More than half (52%) of firms surveyed said they do not have a formal documented policy governing the use of informal communications in their business, despite 71% expressing concern that these channels could create legal, operational or professional liability risks.

The research also found that:

  • 42% feel pressure to always be available or respond immediately to clients
  • 22% of professionals questioned have experienced messages being misinterpreted or taken out of context
  • 23% have seen contradictory advice provided across multiple channels
  • 32% have seen guidance given outside the agreed scope of work

The findings come as scrutiny grows over the use of WhatsApp and other informal messaging in professional settings, with courts, regulators and employment tribunals increasingly treating messages, screenshots and voice notes as formal business records.

Max continued:

“There is growing recognition, both in business and in the legal system, that informal messages can form part of the formal record. That raises important questions around consistency, documentation, scope of advice and professional boundaries.

 

“The issue isn't whether firms use these tools, but whether they have the right guardrails in place to use them with confidence.”

The research also found that firms see significant commercial advantages from informal communications. More than half (52%) said these tools allow them to respond to clients more quickly, while 45% believe they help win new business, retain clients or increase billable work.

Hiscox says the findings underline the importance of clearer policies, staff training and better integration between messaging platforms and record-keeping systems as informal communications become a permanent feature of modern professional life.

It suggests six practical steps which firms can take:

  1. Set a simple “channel matrix”. Be clear about what can stay informal (scheduling, progress updates, quick clarifications) and what must move to a formal channel (recommendations, decisions, approvals).
  2. Close the loop with a recap.

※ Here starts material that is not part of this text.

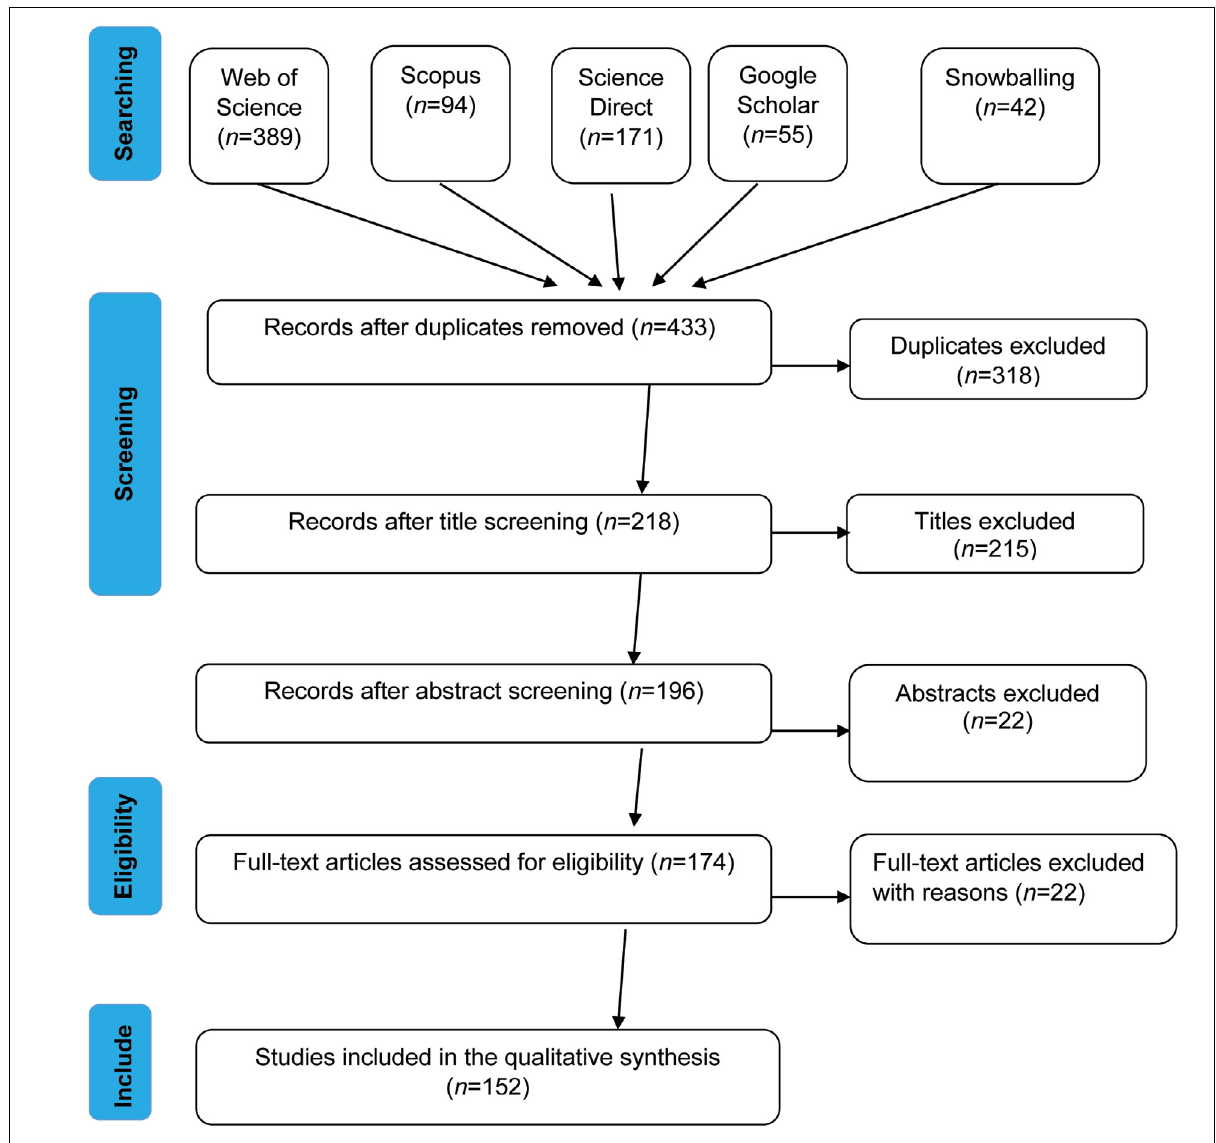
Figure 1: PRISMA diagram sketching the results of articles at searching and screening phases from different databases and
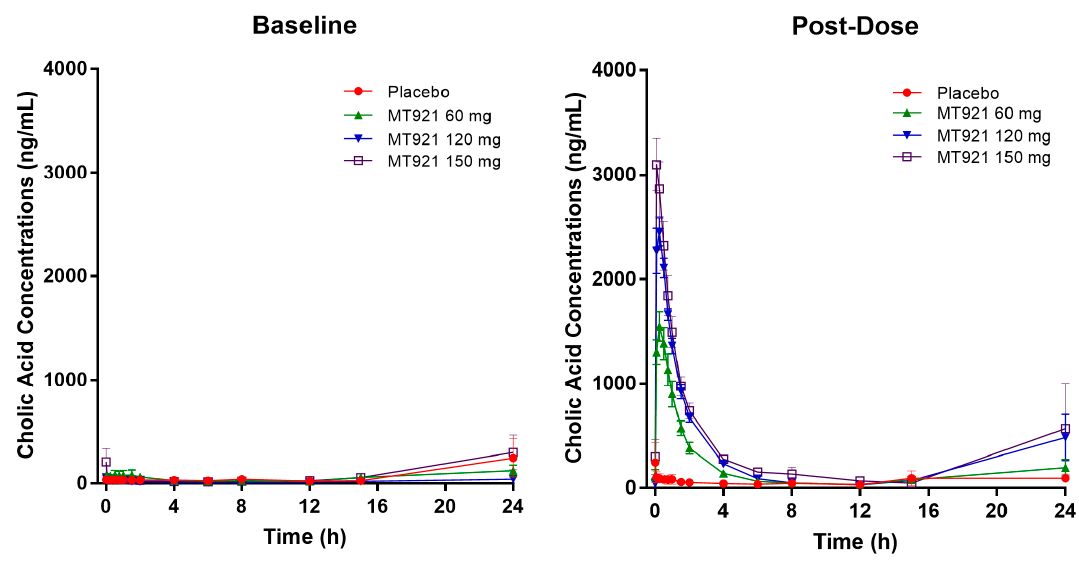
Figure 1. Mean plasma concentration-time profile of cholic acid before and after administration of MT921. Table 2. Pharmacokinetic parameters of cholic acid and deoxycholic acid by dose group.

After any material exchange on chat, send a short follow‑up summary and log it in your client record: “Here's what we agreed.” This turns fuzzy threads into clear decisions.
  3. Make capture easy (and compliant). Don't rely on personal devices as the only record. Use a consistent method to store key decisions and advice, whether that's CRM notes, a secure messaging platform, or tooling that helps bring informal threads into your record-keeping process.
  4. Give people the words. Provide short, pre‑approved snippets staff can drop into chats when something needs formal confirmation (for example, a one‑line disclaimer that it's an initial view pending formal sign‑off).
  5. Train for real life. Move beyond generic policies: run short workshops using “quick one…” scenarios so people practise recognising advisory creep, escalating appropriately, and pivoting a casual thread back to a formal channel.
  6. Tailor by risk. Apply stricter escalation and logging rules for higher‑risk, complex or regulated work; allow more flexibility for low‑risk admin and coordination, and revisit the approach as client relationships and projects evolve.